MADISON, Wis. (AP) — Gov. Scott Walker is proposing spending $1.1 billion on building projects in Wisconsin over the next two years, nearly 30 percent less than what was spent in the current two-year budget.

Walker said in a statement that his proposal released Monday “aggressively uses the funds available to us to maintain state buildings, plan for growth, and most importantly create jobs.”

Projects included for funding include $76 million for the new Badger Performance Center on the University of Wisconsin-Madison campus to house a variety of programs, $44 million for an education building at University of Wisconsin-Eau Claire and $5 million for creation of a new joint museum for the state Historical Society and Department of Veterans Affairs in Madison.

The Badger Performance Center includes a new 132,000-square foot facility to house sports medicine, academic services and strength and conditioning while sharing space with the College of Engineering.

It includes remodeling space in the McClain Center, construction of a new tunnel connecting the center to Camp Randall as well as renovations at improvements at the stadium.

Of the $1.1 billion requested, about 67 percent is for new construction or major renovation with the rest spent on maintenance and upkeep, said Peter Maternowski, deputy administrator for the state’s Division of State Facilities.

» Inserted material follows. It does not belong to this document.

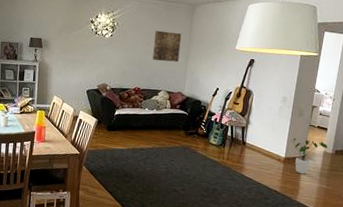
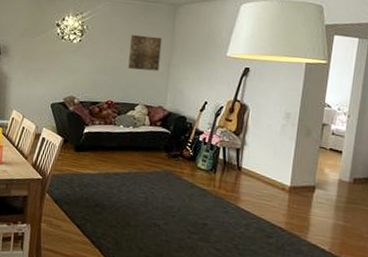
house plant: present [291,138,328,174] -> none [297,162,344,208]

All but about $200 million of the $1.1 billion for the building projects comes from bonds, with the rest coming from cash, grants and federal money, Maternowski said.

Other major projects include $38.5 million for expansion of the west campus and $67 million for the Institute for Medical Research both at UW-Madison, $8 million to help pay for expansion of the Marquette Dental School and $17 million to renovate Carlson Hall at the University of Wisconsin-Whitewater.

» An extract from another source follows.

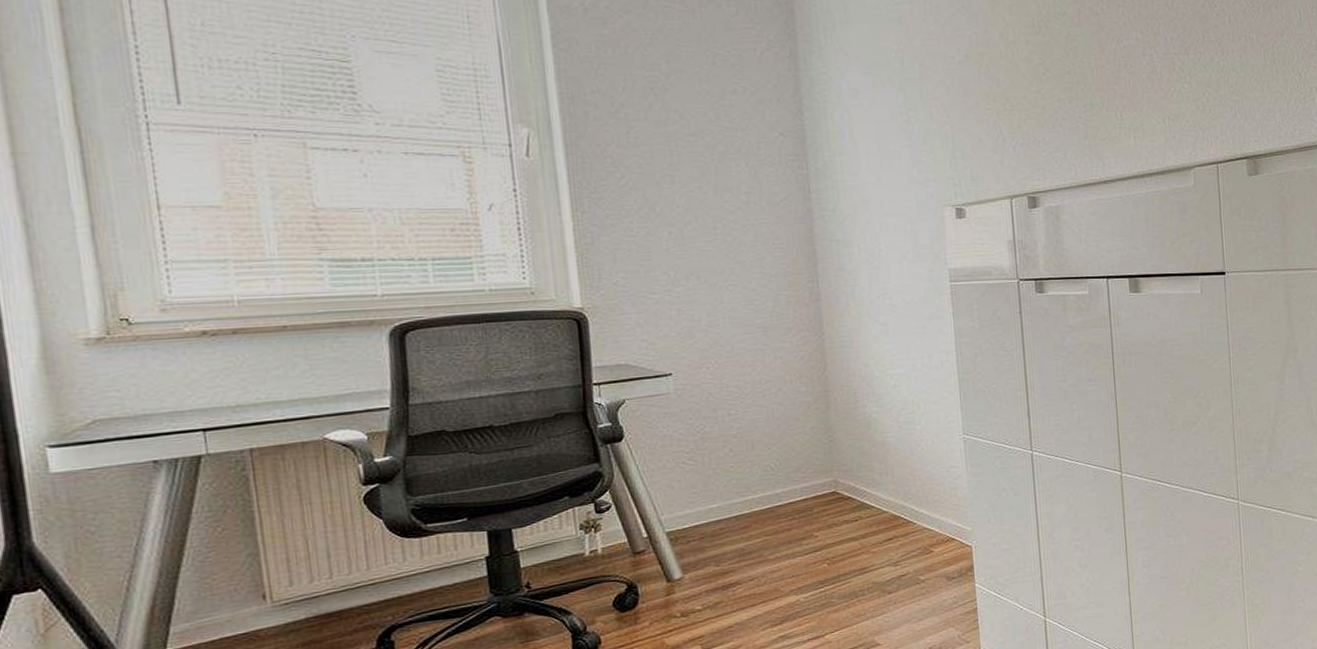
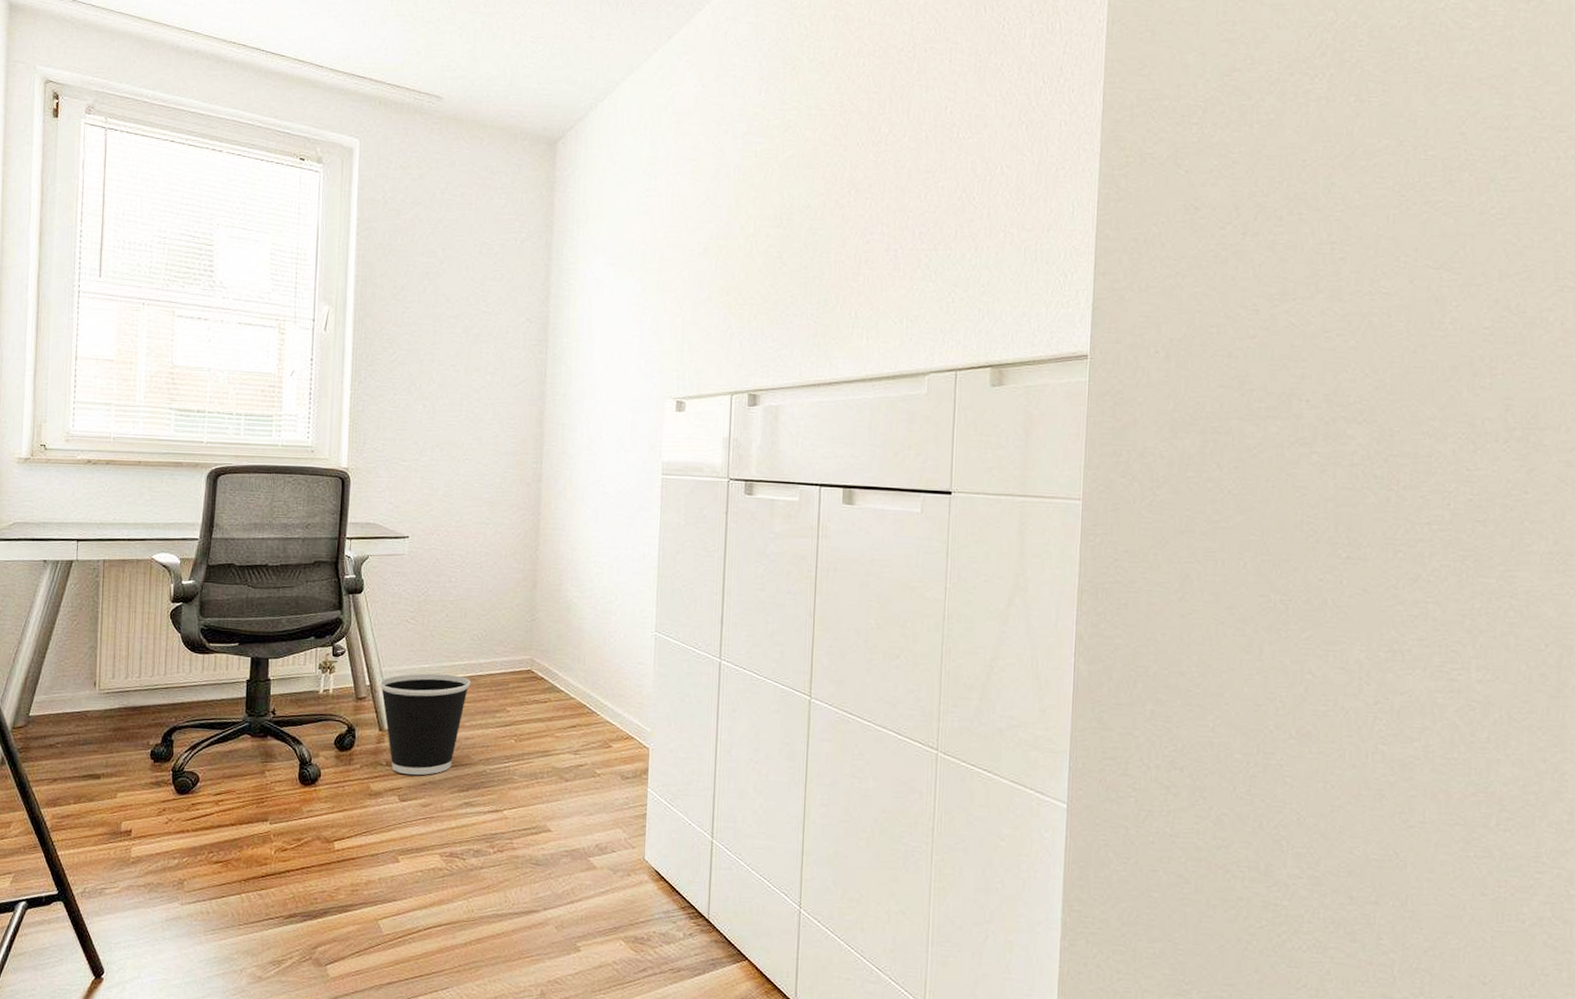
wastebasket: none [659,510,770,622] -> present [379,673,471,776]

The Building Commission, controlled by Republican state lawmakers and chaired by Walker, will meet on Wednesday to approve the recommendation and forward it to the Legislature’s budget-writing committee.

That panel will consider it as part of the state’s two-year budget which will likely be voted on by the Legislature in June.

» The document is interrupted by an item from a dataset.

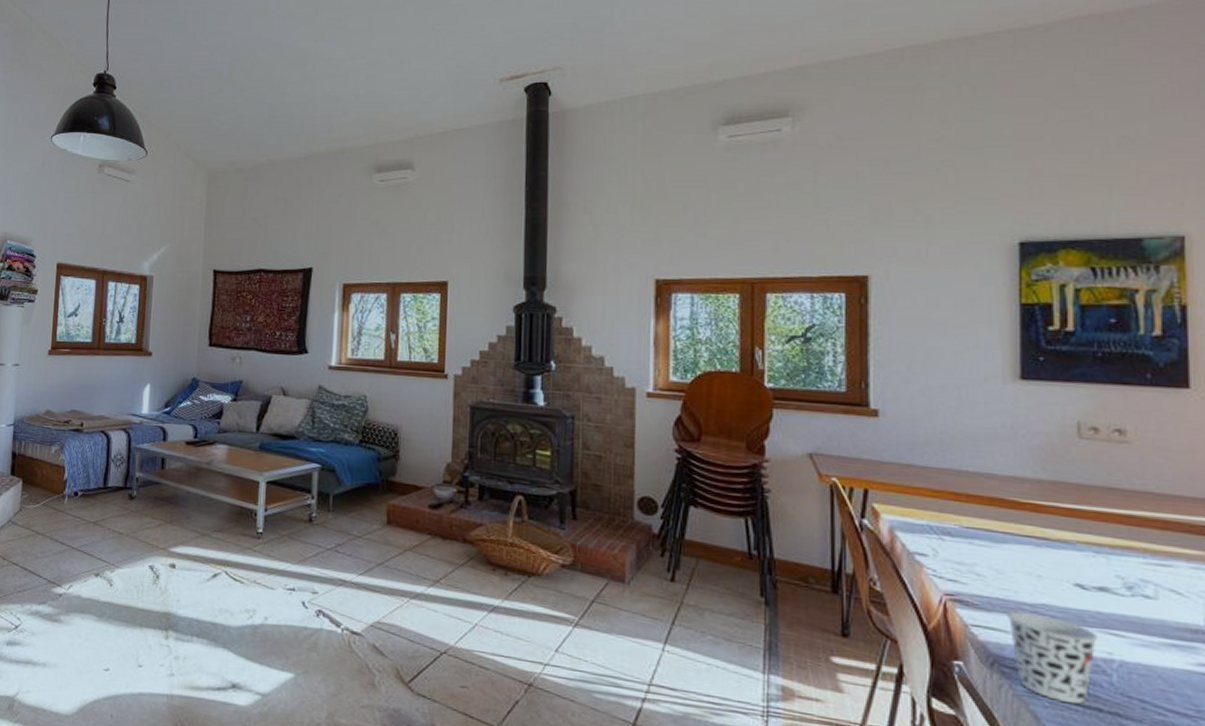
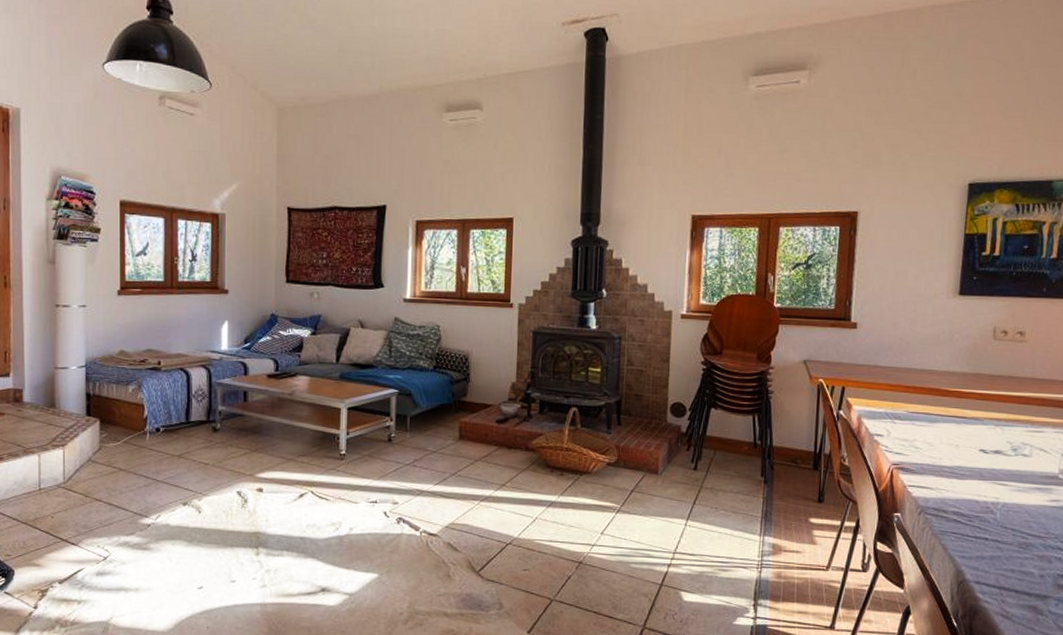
cup: present [1007,611,1099,705] -> none [933,473,991,537]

(© Copyright 2011 The Associated Press. All Rights Reserved. This material may not be published, broadcast, rewritten or redistributed.)

  • Darren

    Here we go again. Paying for what I consider to be a private business. Young people are only promised a K through 12 education. After that is it college, colleges are business and are out there to make money. So government should have nothing to do with them. If they can’t make enough money from all the money they charge the students then they need to figure out a budget that will work for them.

  • Built By Union Contractors

    Darren needs to understand that the state is required to fund 1) State Universities, 2) State Prisons and 3) A State Capitol. I don’t disagree with what your thoughts are how State Universities gets funded though. You could argue that the cuts in union benefits will fund this. But when K-12 education is getting hammered like they are, there will be few teachers on the payroll and fewer tax dollars coming into the state coffers.

  • Murph

    Walker sent a message to high schoolers in theis state.”Don’t bother majoring for the teaching profession”.Become a wall street whiz or a stooge politician for billionaires instead!